A new study in the Journal of Clinical Oncology (JCO) on the barriers facing oncology professionals to a career focus in cancer prevention found that a lack of mentors and exposure during training, unclear career path, and uncertainty regarding reimbursement caused reluctance to incorporate prevention into a career in cancer care.
The study, “Barriers to a Career Focus in Cancer Prevention: A Report and Initial Recommendations From the American Society of Clinical Oncology Cancer Prevention Workforce Pipeline Work Group,” surveyed oncology fellows and their training program directors to determine how each group views careers in cancer prevention and to identify obstacles in the way of such careers.

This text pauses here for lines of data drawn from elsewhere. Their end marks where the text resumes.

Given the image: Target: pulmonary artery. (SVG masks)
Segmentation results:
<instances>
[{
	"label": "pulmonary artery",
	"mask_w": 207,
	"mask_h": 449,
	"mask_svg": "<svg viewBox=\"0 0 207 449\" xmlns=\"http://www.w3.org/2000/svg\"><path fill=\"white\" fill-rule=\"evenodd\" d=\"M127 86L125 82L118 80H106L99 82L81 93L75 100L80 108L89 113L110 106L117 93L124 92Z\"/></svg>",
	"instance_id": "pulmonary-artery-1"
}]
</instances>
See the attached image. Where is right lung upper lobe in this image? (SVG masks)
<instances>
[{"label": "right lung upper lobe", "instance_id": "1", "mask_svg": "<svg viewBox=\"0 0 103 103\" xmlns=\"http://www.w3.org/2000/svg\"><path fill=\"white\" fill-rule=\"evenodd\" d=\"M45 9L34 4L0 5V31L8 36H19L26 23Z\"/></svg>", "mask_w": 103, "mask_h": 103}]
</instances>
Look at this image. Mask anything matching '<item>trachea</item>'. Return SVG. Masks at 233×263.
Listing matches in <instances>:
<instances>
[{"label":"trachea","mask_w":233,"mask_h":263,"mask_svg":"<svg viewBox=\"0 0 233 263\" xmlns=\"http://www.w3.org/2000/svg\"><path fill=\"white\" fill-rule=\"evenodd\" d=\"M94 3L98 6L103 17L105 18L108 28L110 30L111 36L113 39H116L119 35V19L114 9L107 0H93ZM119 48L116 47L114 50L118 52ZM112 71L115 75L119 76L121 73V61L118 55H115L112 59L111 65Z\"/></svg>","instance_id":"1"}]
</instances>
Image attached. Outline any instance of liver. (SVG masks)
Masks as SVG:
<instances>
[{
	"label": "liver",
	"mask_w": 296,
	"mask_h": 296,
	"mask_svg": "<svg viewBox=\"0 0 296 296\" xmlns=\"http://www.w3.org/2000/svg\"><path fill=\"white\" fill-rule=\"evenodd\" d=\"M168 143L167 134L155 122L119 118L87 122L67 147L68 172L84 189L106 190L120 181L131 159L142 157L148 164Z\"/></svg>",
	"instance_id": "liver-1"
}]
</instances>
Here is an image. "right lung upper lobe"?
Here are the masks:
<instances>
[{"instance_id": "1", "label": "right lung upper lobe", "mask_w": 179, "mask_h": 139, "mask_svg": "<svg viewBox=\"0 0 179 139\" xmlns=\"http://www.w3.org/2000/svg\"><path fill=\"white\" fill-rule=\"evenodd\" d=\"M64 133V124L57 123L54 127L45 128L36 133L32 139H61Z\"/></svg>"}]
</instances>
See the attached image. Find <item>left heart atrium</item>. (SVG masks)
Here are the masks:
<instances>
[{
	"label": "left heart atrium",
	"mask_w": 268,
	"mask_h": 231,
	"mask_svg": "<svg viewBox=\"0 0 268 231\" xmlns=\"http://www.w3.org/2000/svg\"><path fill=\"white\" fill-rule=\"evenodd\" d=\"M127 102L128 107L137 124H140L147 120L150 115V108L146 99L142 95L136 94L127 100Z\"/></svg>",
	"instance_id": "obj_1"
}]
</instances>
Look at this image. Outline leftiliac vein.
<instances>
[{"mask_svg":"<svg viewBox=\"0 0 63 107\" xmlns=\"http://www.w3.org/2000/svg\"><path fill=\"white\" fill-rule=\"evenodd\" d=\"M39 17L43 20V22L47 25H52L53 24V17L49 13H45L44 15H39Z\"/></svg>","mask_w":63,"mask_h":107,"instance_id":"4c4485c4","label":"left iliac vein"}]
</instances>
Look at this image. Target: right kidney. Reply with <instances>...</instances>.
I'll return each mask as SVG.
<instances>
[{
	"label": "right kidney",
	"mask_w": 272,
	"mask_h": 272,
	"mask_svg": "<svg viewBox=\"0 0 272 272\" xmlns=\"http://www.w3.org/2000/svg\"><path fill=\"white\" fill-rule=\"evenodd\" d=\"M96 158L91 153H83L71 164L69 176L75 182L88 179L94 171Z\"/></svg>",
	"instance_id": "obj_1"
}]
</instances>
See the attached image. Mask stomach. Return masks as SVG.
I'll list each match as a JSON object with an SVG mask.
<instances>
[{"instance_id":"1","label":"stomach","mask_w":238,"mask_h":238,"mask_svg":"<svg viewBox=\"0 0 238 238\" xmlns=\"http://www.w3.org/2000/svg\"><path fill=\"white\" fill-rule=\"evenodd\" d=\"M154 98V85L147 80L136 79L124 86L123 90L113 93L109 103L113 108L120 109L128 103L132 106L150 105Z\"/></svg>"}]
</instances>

While 88% of the oncology fellows thought cancer prevention was important relative to treatment, only 15% indicated they would likely be interested in cancer prevention as a career focus. Training directors estimated that 10% of fellows starting an academic career or entering private practice would have a career focus in cancer prevention. Top fellow-listed barriers to an academic career focused on cancer prevention were difficulty in obtaining funding and lower compensation. Additional barriers to an academic career with a prevention focus included unclear career model, lack of clinical mentors, lack of clinical training opportunities, and concerns about reimbursement.
The authors of the study call for more educational resources for fellows, training directors, and practicing oncologists, an increase in funded training and clinical research opportunities, more content on prevention in accrediting examinations for clinical oncologists, and advocacy focused on broadening the scope and depth of reimbursement for prevention counseling and intervention services in order to address these barriers.